[Data items]
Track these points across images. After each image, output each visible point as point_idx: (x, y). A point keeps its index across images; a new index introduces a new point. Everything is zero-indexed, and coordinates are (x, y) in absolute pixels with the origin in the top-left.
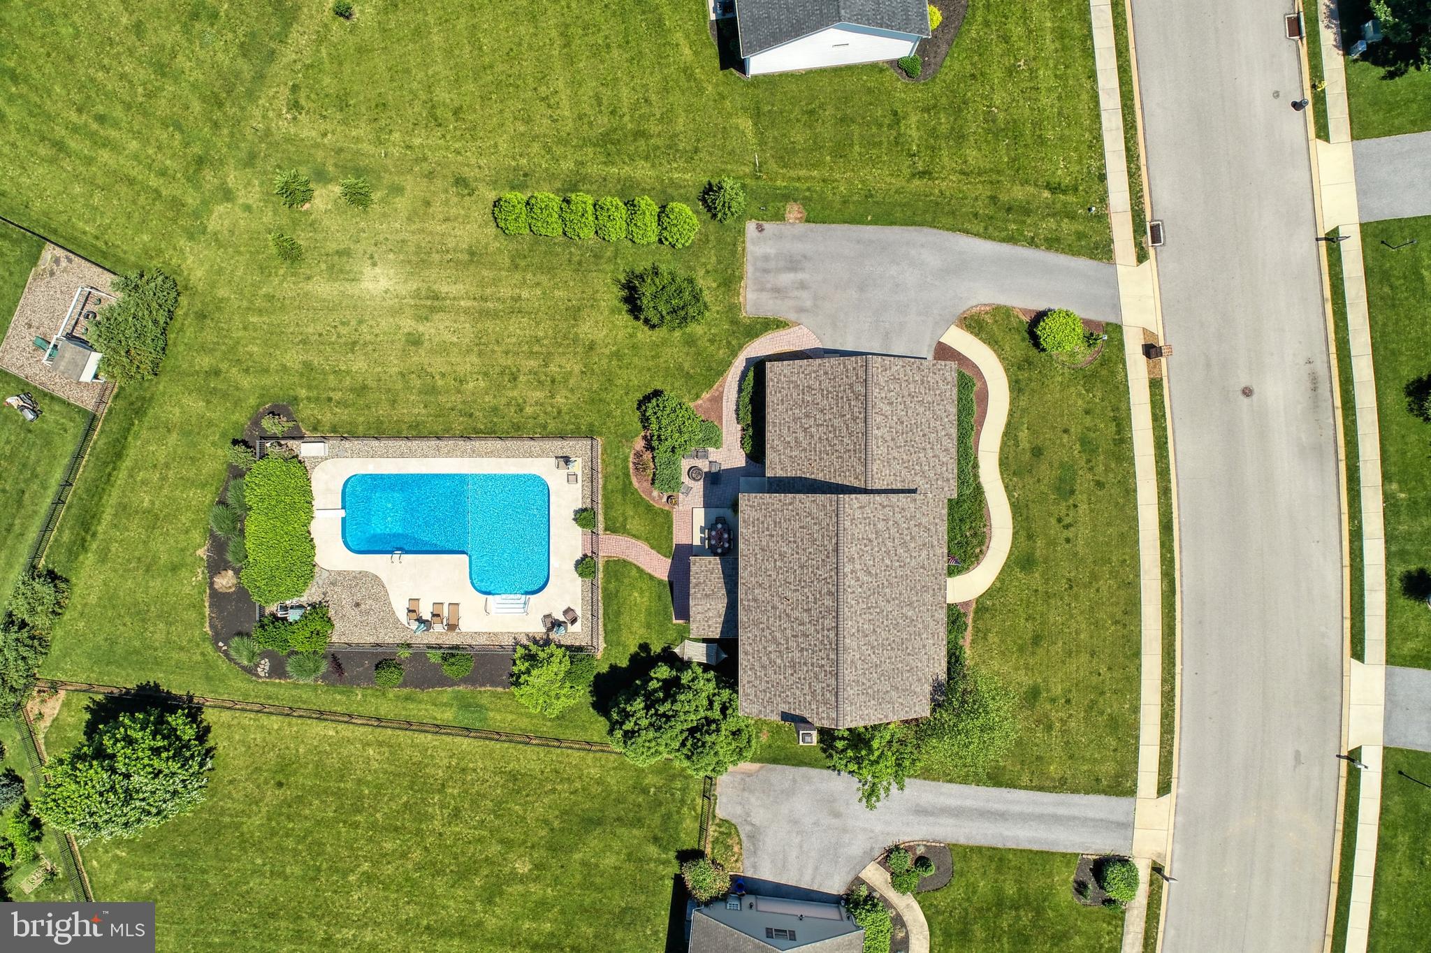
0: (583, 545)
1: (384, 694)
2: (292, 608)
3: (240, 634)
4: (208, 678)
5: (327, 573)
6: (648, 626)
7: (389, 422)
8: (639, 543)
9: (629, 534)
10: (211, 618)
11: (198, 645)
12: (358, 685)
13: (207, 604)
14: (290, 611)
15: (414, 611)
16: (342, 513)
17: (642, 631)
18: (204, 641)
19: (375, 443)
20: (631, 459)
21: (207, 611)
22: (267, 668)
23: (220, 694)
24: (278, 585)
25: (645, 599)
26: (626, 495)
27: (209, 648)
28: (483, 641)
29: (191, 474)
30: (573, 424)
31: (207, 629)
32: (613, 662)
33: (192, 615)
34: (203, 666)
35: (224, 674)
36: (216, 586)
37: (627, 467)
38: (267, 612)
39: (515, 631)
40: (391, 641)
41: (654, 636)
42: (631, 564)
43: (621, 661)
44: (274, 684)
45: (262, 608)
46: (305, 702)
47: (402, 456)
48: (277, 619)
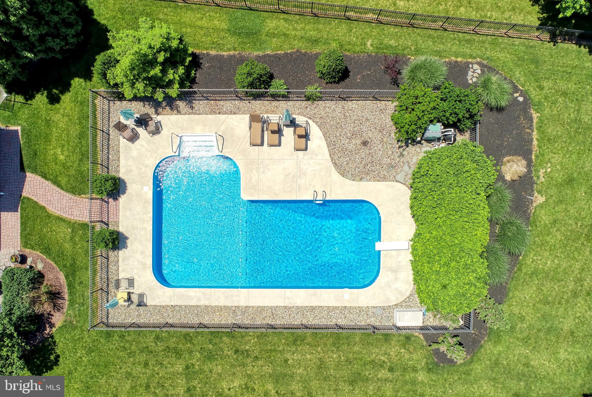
0: (117, 209)
1: (342, 46)
2: (439, 139)
3: (500, 109)
4: (536, 61)
5: (398, 177)
6: (48, 123)
7: (325, 345)
8: (58, 213)
9: (69, 222)
10: (531, 127)
11: (546, 98)
12: (369, 56)
13: (535, 142)
14: (439, 135)
15: (300, 137)
16: (378, 246)
17: (56, 117)
18: (540, 103)
19: (342, 322)
20: (67, 303)
21: (535, 135)
22: (470, 73)
23: (524, 45)
24: (451, 165)
25: (52, 152)
26: (71, 265)
27: (534, 94)
28: (228, 105)
29: (548, 285)
30: (127, 341)
31: (535, 116)
32: (88, 83)
33: (551, 130)
34: (541, 75)
35: (518, 66)
36: (524, 162)
37: (71, 294)
38: (467, 135)
39: (193, 116)
40: (329, 103)
41: (43, 112)
42: (67, 191)
43: (80, 84)
44: (463, 56)
45: (473, 139)
46: (430, 36)
47: (313, 309)
48: (454, 126)
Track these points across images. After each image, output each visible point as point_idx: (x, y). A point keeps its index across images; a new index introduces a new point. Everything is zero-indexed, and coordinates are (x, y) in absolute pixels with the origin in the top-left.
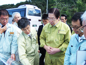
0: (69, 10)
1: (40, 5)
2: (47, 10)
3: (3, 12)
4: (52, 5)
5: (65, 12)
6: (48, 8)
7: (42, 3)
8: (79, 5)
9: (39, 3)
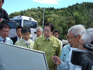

_PROBLEM DETAILS_: Rewrite the listing from its start through the line holding "44: (463, 56)", inclusive, changing "top-left" to "upper-left" and keeping everything else the same. Leave the pictures out.

_RESPONSE BELOW_:
Track these points across images. After each image, output each visible point as point_idx: (x, y). A point keeps its index across images; a new index introduces a new point. Everything is zero-indexed, and coordinates are (x, y) in absolute pixels with the origin in the upper-left.
0: (583, 545)
1: (384, 694)
2: (292, 608)
3: (240, 634)
4: (208, 678)
5: (327, 573)
6: (648, 626)
7: (389, 422)
8: (639, 543)
9: (629, 534)
10: (211, 618)
11: (198, 645)
12: (358, 685)
13: (207, 604)
14: (290, 611)
15: (414, 611)
16: (342, 513)
17: (642, 631)
18: (204, 641)
19: (375, 443)
20: (631, 459)
21: (207, 611)
22: (267, 668)
23: (220, 694)
24: (278, 585)
25: (645, 599)
26: (626, 495)
27: (209, 648)
28: (483, 641)
29: (191, 474)
30: (573, 424)
31: (207, 629)
32: (613, 662)
33: (192, 615)
34: (203, 666)
35: (224, 674)
36: (216, 586)
37: (627, 467)
38: (267, 612)
39: (515, 631)
40: (391, 641)
41: (654, 636)
42: (631, 564)
43: (621, 661)
44: (274, 684)
45: (262, 608)
46: (305, 702)
47: (402, 456)
48: (277, 619)
0: (117, 209)
1: (342, 46)
2: (439, 139)
3: (500, 109)
4: (536, 61)
5: (398, 177)
6: (48, 123)
7: (325, 345)
8: (58, 213)
9: (69, 222)
10: (531, 127)
11: (546, 98)
12: (369, 56)
13: (535, 142)
14: (439, 135)
15: (300, 137)
16: (378, 246)
17: (56, 117)
18: (540, 103)
19: (342, 322)
20: (67, 303)
21: (535, 135)
22: (470, 73)
23: (524, 45)
24: (451, 165)
25: (52, 152)
26: (71, 265)
27: (534, 94)
28: (228, 105)
29: (548, 285)
30: (127, 341)
31: (535, 116)
32: (88, 83)
33: (551, 130)
34: (541, 75)
35: (518, 66)
36: (524, 162)
37: (71, 294)
38: (467, 135)
39: (193, 116)
40: (329, 103)
41: (43, 112)
42: (67, 191)
43: (80, 84)
44: (463, 56)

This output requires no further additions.